*Text shown*:
*** Block opens ***

It is the general rule that inquiry under the Act of 1871 is not permitted “concerning the regularity of a condemnation from mere procedural standpoints”: Gring v. Sinking Spring Water Co., 270 Pa. 232, 238; Williams v. D., L. & W. R. R., 255 Pa. 133, 144. This rule is sufficient answer to plaintiff’s contention that defendant had failed to prove the resolution for the appropriation to have been actually passed by its directors; although a copy of such resolution was accepted in evidence. The rule also answers the contention that the director general of railroads had not joined in the appropriation. Both of these points involve questions of procedure, which might be raised in the condemnation proceedings proper, but have no place in an equity suit under the Act of 1871, since neither of them, if sustained in fact, would tend to show that defendant had acted in the premises beyond its franchise rights.

*** Block closes ***

*Record excerpts*:
*** Block opens ***

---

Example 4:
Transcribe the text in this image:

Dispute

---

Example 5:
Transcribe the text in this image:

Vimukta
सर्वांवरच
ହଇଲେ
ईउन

*** Block closes ***

*Task to complete*:
Answer these from the text on condemnation under the Act of 1871:
(a) Which two cases are cited for the general rule?
(b) What was accepted in evidence concerning the resolution for the appropriation?
(c) Who, according to plaintiff, had not joined in the appropriation?

*Worked solution*:
(a) Gring v. Sinking Spring Water Co., 270 Pa. 232, 238, and Williams v. D., L. & W. R. R., 255 Pa. 133, 144.
(b) A copy of the resolution.
(c) The director general of railroads.